There’s no understating just how much the addition of stealth changes the fundamental flow of the game. It puts the brakes on Battlefield’s typically fast-moving campaigns, bringing the pace closer to the tactical play of the series’ sprawling competitive multiplayer modes. Much like the squad-based showdowns that play out online, the campaign’s push for stealth encourages players to really sit and think about their plan of attack before they act.
This is, without a doubt, the strongest take on the series since the days of Bad Company.
In what amounts to a fun reversal, Hardline also injects a fresh sense of speed into Battlefield’s PvP, with a handful of new modes that manage to maintain the epic scope of 32v32 multiplayer. Hotwire is the uncontested highlight, a twist on the flag capture Conquest mode (a Battlefield staple) in which each control point is a moving car. You’ve got to drive fast to “capture” the point, which means everyone’s always zipping around and shooting wildly out of windows. It’s a blast.
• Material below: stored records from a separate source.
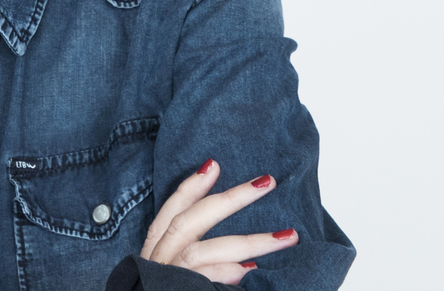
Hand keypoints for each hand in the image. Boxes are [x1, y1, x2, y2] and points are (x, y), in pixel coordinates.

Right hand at [139, 159, 299, 285]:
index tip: (214, 164)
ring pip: (207, 251)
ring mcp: (169, 277)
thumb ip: (196, 260)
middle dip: (229, 199)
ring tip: (287, 237)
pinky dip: (225, 275)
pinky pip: (204, 281)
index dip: (190, 187)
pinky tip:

Heist and Blood Money are just as fresh. The former tasks criminals with breaking into a location, robbing it, and getting valuable packages to an escape point while cops give pursuit. The latter pits cops and criminals against one another in a race to move money from a central location to their respective home bases, both of which can also be robbed by the opposing team.
These three modes, along with fellow newcomers Rescue and Crosshair – both of which are marked by short playtimes and one-spawn-per-match rules – all embrace Hardline‘s evolved, cops-and-robbers interpretation of the Battlefield brand. Conquest and Team Deathmatch modes are included as well, but they’re out of place in Hardline, serving primarily to demonstrate just how much the slightly tweaked play mechanics change the flow of the game.
Speaking of flow, the story’s episodic structure has the same game-changing effect on the campaign side. Visceral treats it like a TV series, with “previously on” and “next time on” bumpers bookending each new chapter. The script from Rob Auten and Tom Bissell pairs well with the action, in a way that suggests that the writing team worked closely with the design team. Too often, the plot portion of story-driven games is at the mercy of the set pieces dreamed up by designers.
That’s not the case in Hardline. The relatively small cast of characters is a well-crafted bunch, fueled by good-or-better voice performances all the way through. It helps that protagonist Nick Mendoza speaks, but the win here is bigger than that. This is a coherent story with a very clear beginning, middle, and end. The characters have enough life behind them that their motivations come across, and make sense. It’s tough to unpack the idea that you’re a cop gunning down both criminals and other cops in this post-Ferguson landscape, but the effortless plot helps to keep that dissonance at bay.
Best of all: The story’s successes, welcome though they may be, are secondary in every conceivable way. Visceral’s long experience in crafting story-driven adventures (see also: Dead Space) shines through, but it unfolds in a way that cleverly taps into the elements of play that make Battlefield games great. This is, without a doubt, the strongest take on the series since the days of Bad Company.
It’s freeform. It’s improvisational. It makes you think carefully about the spaces between the action. Battlefield Hardline is an unexpectedly jazzy number, and is worlds better for it.
Also, the multiplayer seems to work after launch for once. Good times!
This game was reviewed on an Xbox One using a code provided by Electronic Arts.
- Best fusion of story and Battlefield play to date
- Stealth elements completely change the flow of the game
- Embraces cops-and-robbers fiction in smart, fun ways
- The game is out and online play still works!